§ **Aim of the task**: Using the entries that follow, collect the lines where the word "string" appears.

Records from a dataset
------------------------------------------------------------

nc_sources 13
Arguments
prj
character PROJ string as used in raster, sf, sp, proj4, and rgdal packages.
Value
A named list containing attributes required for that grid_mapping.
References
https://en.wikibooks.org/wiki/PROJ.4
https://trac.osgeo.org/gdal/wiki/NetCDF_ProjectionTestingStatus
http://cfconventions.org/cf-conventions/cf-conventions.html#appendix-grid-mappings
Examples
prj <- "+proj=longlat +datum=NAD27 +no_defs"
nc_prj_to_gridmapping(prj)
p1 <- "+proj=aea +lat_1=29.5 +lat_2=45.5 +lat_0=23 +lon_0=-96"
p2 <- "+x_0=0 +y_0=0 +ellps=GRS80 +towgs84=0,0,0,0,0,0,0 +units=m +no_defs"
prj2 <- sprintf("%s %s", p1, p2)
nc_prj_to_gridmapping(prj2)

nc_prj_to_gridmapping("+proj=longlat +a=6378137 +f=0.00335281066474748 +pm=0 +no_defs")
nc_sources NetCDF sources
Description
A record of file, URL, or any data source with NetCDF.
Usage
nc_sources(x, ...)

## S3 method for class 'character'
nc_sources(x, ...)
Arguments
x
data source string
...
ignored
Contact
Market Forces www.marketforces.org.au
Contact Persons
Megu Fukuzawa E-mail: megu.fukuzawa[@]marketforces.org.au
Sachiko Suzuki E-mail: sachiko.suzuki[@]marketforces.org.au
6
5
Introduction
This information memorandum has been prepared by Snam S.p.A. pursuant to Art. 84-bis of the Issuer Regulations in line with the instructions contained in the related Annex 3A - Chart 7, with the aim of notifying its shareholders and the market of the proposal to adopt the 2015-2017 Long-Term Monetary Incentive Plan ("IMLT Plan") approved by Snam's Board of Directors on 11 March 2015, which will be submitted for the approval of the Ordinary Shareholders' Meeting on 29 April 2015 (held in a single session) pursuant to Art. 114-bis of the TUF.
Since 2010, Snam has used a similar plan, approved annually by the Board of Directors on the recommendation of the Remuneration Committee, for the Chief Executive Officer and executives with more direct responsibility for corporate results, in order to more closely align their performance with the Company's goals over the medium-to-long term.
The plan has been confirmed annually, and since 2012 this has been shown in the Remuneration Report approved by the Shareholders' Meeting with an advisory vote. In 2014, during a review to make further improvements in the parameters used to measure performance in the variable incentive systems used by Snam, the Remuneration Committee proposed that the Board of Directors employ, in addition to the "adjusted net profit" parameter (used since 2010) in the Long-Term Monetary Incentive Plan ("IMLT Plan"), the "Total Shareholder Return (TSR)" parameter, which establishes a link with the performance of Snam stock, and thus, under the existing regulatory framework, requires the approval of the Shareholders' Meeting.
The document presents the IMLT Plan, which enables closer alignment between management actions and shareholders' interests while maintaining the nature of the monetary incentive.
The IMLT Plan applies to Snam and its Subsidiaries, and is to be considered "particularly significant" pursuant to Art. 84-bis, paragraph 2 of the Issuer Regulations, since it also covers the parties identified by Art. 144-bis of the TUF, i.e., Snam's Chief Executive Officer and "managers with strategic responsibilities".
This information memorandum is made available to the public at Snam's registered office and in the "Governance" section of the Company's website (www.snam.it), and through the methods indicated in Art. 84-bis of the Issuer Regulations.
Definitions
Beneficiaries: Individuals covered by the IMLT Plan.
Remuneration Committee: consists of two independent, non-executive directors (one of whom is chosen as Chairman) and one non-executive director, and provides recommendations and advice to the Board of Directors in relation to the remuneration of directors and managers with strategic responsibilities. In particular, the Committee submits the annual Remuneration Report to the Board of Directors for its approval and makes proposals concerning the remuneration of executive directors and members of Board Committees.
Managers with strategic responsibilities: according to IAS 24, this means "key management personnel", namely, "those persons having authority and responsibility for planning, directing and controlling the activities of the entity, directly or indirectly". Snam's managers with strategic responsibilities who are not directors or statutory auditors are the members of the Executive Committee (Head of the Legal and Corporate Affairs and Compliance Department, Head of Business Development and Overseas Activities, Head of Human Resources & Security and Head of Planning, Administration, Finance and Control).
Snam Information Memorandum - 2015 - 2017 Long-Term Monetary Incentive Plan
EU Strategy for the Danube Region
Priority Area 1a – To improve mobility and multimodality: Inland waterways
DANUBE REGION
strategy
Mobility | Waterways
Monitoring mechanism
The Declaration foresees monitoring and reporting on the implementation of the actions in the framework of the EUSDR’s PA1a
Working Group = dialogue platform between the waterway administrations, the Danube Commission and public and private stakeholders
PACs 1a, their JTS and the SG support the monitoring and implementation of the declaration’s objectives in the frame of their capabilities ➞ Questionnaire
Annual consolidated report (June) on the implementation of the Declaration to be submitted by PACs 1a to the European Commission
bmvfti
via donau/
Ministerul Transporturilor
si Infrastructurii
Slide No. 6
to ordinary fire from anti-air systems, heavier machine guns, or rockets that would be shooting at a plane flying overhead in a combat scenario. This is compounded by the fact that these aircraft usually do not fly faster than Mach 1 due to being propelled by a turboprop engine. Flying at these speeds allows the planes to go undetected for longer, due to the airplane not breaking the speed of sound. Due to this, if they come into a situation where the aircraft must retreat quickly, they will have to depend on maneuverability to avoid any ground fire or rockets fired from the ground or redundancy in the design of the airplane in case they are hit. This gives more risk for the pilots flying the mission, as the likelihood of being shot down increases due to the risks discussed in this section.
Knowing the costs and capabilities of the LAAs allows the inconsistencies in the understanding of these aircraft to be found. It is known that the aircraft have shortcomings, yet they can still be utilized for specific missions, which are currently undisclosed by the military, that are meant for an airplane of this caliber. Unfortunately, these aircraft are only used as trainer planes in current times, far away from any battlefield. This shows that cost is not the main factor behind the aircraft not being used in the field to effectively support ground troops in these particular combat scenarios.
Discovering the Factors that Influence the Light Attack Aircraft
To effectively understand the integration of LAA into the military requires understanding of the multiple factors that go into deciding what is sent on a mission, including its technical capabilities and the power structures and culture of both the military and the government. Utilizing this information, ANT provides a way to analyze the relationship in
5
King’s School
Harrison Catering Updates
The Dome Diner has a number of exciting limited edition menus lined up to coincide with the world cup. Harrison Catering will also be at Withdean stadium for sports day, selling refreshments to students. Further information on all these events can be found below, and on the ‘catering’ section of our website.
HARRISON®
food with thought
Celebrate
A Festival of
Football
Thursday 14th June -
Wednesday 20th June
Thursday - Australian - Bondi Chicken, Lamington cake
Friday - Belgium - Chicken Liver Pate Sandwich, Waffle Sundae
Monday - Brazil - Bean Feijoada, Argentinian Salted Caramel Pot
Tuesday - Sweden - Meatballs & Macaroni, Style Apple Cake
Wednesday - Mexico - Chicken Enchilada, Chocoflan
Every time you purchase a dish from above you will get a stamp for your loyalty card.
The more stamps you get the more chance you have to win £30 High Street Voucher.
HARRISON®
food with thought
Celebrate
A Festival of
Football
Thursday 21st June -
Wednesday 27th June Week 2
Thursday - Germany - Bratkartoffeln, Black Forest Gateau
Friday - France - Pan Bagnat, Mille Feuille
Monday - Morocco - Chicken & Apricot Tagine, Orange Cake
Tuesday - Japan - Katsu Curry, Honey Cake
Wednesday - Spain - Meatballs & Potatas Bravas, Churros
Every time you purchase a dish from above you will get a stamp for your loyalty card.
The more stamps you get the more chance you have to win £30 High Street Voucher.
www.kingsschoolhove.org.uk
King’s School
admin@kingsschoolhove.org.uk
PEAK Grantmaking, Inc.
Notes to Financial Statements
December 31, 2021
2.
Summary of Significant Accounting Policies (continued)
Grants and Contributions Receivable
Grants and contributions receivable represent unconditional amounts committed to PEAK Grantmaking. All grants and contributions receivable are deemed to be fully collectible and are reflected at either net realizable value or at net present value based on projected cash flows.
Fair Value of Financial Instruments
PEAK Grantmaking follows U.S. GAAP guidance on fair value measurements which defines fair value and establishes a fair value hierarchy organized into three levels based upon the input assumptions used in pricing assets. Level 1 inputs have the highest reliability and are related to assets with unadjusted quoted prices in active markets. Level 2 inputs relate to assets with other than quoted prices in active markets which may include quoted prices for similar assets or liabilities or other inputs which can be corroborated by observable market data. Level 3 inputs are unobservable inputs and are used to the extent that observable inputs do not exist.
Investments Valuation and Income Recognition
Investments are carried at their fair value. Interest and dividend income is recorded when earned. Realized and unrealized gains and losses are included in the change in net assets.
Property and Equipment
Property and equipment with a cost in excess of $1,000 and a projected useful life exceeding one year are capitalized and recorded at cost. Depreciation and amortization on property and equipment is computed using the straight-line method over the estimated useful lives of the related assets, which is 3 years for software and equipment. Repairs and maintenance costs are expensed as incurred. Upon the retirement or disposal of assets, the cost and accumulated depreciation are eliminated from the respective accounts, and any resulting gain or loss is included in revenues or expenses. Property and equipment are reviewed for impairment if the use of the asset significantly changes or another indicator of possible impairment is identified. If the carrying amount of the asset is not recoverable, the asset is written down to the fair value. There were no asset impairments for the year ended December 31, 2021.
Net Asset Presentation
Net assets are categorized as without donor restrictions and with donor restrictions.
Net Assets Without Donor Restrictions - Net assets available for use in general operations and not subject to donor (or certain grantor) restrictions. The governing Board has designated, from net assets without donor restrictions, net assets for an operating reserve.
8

------------------------------------------------------------

§ **Written answer**:
character PROJ string as used in raster, sf, sp, proj4, and rgdal packages.
data source string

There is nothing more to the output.